Generally, newspapers are commanding prices of four to five times their cash flow, according to several industry analysts and former industry executives. The Globe generated $20 million to $30 million in free cash flow last year, according to analyst estimates, which would put a sale price at $80 million to $150 million, based on those assumptions.

One Wall Street analyst, whose firm does not permit him to publicly discuss media deals, put the Globe’s value at $120 million, citing a strong brand that will likely attract local buyers.

Tom Matlack, an investor and former chief financial officer of the Providence Journal Co. who took that company public and helped sell it in 1997, put a potential price on the Globe of $60 million to $80 million, assuming the Times Co. keeps the pension liabilities.

That’s in line with the $70 million unofficial bid — excluding pension liabilities —Kushner floated with the Times Co. in 2011, according to people who were briefed on the matter and spoke on condition of anonymity because they were not authorized to discuss it publicly.

“For some of these assets, ego takes over, and a local investor might pay significantly more,’’ Matlack said.

The appetite for newspaper acquisitions has changed markedly since the Times Co. pulled the Globe off the market in 2009. More investors are now expressing interest in acquiring newspapers, and most that go up for sale are finding buyers, although with varying results.

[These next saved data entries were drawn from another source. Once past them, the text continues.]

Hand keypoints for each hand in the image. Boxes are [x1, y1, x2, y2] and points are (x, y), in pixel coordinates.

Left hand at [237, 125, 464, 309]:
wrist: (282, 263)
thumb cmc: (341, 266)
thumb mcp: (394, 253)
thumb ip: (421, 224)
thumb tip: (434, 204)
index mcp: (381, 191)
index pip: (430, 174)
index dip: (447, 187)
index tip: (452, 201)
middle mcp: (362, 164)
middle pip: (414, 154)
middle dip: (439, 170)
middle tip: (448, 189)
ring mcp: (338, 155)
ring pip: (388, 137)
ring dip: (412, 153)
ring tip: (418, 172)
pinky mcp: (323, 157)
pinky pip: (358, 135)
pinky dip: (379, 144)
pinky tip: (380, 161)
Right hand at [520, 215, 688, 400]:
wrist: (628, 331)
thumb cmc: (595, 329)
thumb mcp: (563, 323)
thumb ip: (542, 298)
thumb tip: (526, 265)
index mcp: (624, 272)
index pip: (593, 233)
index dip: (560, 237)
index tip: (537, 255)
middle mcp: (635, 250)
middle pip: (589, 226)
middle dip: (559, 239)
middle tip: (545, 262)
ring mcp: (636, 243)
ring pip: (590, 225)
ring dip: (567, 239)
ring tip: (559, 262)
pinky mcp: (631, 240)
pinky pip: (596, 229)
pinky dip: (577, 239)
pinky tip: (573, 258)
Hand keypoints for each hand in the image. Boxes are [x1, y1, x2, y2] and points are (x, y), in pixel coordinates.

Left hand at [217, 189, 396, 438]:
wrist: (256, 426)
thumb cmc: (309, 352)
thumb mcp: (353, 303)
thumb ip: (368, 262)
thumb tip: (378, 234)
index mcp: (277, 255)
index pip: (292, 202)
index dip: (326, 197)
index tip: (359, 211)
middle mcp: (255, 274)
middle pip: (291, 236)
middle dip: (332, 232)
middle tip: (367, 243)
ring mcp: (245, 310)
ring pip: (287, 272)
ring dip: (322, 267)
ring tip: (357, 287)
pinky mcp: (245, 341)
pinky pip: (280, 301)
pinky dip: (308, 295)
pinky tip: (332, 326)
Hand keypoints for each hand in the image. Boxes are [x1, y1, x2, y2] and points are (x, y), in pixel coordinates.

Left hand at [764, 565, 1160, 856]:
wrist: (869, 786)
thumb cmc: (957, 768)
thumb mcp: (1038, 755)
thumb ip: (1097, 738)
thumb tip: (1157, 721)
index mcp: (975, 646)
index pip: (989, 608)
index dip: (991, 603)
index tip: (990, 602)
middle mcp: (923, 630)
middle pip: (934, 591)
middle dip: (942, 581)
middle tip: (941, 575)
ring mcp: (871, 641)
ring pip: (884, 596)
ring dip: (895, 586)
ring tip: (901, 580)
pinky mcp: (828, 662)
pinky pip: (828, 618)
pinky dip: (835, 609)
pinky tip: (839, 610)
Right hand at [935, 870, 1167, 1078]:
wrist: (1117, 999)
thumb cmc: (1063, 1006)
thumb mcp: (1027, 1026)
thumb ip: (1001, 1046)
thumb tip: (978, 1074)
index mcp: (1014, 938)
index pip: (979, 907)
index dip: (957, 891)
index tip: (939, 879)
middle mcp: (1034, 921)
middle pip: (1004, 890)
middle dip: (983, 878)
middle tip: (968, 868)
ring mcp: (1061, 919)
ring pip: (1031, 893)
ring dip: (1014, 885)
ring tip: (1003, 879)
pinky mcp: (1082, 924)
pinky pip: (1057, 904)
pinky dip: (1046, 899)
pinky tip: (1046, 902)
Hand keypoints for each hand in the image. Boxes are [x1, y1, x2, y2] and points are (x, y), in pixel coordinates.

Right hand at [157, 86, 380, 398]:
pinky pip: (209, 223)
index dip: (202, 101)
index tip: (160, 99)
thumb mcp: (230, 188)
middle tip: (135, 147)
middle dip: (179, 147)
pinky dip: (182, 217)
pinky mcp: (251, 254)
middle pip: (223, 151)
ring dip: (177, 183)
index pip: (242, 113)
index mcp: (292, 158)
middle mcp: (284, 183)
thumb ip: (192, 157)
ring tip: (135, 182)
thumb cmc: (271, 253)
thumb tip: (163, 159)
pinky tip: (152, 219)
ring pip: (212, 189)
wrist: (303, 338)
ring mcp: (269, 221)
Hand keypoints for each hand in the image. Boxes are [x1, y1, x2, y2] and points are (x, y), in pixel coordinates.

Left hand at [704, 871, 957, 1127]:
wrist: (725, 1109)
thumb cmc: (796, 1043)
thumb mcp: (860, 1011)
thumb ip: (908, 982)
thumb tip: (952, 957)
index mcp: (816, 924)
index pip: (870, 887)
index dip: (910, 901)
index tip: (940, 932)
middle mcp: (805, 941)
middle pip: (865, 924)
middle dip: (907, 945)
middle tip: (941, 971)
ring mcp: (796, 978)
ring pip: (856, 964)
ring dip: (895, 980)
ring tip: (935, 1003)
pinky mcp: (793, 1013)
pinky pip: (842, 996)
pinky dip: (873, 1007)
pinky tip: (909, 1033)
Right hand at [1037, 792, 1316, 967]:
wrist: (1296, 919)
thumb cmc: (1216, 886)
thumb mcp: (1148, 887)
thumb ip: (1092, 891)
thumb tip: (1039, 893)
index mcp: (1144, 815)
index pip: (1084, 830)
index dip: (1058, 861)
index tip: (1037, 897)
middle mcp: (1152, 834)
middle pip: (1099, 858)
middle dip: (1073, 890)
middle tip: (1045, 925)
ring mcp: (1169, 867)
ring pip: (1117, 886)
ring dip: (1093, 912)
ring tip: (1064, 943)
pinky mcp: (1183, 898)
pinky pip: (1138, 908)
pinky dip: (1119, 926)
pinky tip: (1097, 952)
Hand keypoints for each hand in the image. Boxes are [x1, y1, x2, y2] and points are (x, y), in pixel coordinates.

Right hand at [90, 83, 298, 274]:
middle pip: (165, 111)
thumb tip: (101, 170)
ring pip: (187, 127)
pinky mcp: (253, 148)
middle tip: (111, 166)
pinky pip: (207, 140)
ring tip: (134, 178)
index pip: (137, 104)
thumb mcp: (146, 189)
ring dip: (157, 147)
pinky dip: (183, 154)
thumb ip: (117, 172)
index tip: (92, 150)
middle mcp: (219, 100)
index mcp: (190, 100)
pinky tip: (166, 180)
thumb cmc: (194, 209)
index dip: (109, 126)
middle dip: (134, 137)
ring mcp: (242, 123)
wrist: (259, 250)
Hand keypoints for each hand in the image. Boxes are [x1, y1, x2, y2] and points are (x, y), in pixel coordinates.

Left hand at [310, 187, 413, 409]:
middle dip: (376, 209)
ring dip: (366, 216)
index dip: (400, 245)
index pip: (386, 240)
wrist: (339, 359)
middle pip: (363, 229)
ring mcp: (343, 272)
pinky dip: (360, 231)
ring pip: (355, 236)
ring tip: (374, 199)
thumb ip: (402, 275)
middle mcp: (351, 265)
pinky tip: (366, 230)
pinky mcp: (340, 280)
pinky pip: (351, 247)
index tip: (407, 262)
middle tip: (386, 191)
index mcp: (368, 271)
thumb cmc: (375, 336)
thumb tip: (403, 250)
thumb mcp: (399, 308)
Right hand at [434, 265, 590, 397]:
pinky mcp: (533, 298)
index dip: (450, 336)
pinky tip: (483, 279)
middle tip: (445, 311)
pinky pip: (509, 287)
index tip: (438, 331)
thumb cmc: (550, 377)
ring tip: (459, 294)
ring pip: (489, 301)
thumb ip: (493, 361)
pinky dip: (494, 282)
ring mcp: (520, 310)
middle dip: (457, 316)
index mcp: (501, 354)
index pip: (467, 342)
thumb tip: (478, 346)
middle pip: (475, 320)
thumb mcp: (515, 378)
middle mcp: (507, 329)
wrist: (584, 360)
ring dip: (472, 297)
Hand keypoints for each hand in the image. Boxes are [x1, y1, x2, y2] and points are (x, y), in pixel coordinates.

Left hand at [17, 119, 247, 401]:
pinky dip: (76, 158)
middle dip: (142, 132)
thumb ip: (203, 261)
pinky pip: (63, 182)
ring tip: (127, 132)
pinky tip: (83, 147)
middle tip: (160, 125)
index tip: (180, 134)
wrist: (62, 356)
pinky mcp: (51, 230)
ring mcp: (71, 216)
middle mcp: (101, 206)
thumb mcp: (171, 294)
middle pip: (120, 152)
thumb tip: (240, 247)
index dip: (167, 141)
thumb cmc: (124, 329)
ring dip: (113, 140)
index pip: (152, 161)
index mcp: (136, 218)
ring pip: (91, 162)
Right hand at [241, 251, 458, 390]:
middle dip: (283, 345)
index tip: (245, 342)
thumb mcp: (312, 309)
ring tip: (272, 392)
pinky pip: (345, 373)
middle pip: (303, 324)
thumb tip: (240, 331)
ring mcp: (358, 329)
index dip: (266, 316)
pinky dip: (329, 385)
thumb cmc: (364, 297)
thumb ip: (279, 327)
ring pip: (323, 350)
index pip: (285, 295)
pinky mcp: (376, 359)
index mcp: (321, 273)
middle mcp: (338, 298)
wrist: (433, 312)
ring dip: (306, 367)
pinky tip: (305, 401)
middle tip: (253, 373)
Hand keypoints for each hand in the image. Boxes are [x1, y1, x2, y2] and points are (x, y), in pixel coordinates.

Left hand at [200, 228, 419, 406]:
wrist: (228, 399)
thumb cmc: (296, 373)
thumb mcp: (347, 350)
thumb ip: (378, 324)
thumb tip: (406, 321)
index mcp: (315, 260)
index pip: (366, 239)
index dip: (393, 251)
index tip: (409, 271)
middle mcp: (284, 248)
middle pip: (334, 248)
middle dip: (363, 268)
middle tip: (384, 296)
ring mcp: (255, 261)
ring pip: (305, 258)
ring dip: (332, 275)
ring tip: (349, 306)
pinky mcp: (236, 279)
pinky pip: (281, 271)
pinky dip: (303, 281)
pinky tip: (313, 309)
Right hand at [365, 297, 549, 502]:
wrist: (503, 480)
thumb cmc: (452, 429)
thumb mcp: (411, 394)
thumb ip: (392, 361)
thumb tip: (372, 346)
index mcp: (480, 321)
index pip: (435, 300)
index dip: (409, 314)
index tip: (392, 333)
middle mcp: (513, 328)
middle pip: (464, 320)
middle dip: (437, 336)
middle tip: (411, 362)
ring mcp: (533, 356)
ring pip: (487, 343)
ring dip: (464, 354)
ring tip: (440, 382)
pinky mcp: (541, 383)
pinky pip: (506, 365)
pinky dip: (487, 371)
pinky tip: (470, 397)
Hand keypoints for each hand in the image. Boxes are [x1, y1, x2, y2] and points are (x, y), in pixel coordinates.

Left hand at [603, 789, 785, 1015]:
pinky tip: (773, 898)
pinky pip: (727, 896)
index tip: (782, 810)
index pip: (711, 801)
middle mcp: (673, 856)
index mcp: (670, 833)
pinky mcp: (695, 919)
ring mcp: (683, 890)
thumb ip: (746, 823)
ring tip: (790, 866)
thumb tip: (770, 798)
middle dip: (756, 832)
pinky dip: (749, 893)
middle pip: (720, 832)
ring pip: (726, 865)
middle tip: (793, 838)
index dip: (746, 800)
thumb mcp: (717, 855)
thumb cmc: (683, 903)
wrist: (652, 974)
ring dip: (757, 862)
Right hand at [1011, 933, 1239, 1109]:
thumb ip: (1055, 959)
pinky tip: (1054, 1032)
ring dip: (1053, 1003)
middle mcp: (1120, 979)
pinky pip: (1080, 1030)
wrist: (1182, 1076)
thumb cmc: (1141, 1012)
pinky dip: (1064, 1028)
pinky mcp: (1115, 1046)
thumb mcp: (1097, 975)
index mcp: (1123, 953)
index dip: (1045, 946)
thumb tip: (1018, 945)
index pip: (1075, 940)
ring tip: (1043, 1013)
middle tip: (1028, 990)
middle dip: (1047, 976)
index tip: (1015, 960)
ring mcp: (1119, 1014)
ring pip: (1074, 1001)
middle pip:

One investor with a change of heart has been billionaire Warren Buffett. In 2009, Buffett declared he would not purchase newspapers at any price. But he went on a buying spree last year, acquiring 63 papers from Media General for $142 million and a stake in a smaller media company called Lee Enterprises. Earlier this month, Buffett added the News & Record in Greensboro, N.C., to his portfolio.

The Globe is a much larger business than those recently acquired by Buffett, who has focused on smaller papers in markets with less competition.

Buffett was among the Globe’s largest investors when it went public as Affiliated Publications Inc. in the 1970s. And he has long been an investor in the Washington Post.

A spokesman for Buffett did not return a call seeking comment on the Globe sale.

Other players in the market include Platinum Equity, a Beverly Hills private equity firm that pursued the Globe in 2009. Platinum bought the San Diego Union-Tribune that year and sold it in 2011 to local entrepreneur Doug Manchester for a reported $110 million. A spokesman for Platinum did not return a call seeking comment Thursday.

Another potential suitor is Jack Griffin, a publishing executive who previously teamed up with Kushner in his efforts to acquire the Portland Press Herald and other newspapers. Griffin was ousted as chief executive of Time Inc. in 2011 and has since established Empirical Strategic Advisors, a consulting firm for media and technology businesses with offices in Boston and New York. Through a spokesman, Griffin declined to comment on the sale of the Globe.

Richard Daniels, a former Globe executive, and Heb Ryan, an investor in Boston, had contacted the Times last year and may also remain interested. Ryan did not respond to requests for comment; Daniels could not be reached.

Rupert Murdoch, the chief executive of News Corp., which owns the Wall Street Journal, the New York Post and many other media outlets, has expressed interest in the Los Angeles Times and the Chicago Tribune, as their owner, Tribune Co., emerged from bankruptcy in December. Analysts said Murdoch is likely to be more interested in those markets than in Boston.

A spokesman for Murdoch declined to comment.

Lou Ureneck, a journalism professor at Boston University’s College of Communication, said the Globe is likely to be more attractive because of the cost cuts made under the Times Co.

The challenge, he said, will be to continue to increase the number of readers who pay for online subscriptions. The Globe had 28,000 paid online-only subscribers on BostonGlobe.com at the end of 2012, about a year after its launch.

Matlack concurred. “Any buyer would look to keep monetizing and growing a strong digital brand,” he said.

Increasing the number of online subscribers, Ureneck said, will be key in the years ahead. “I think there is a successful and profitable future for the Globe, but it’s going to be a slow and painstaking process,” he said.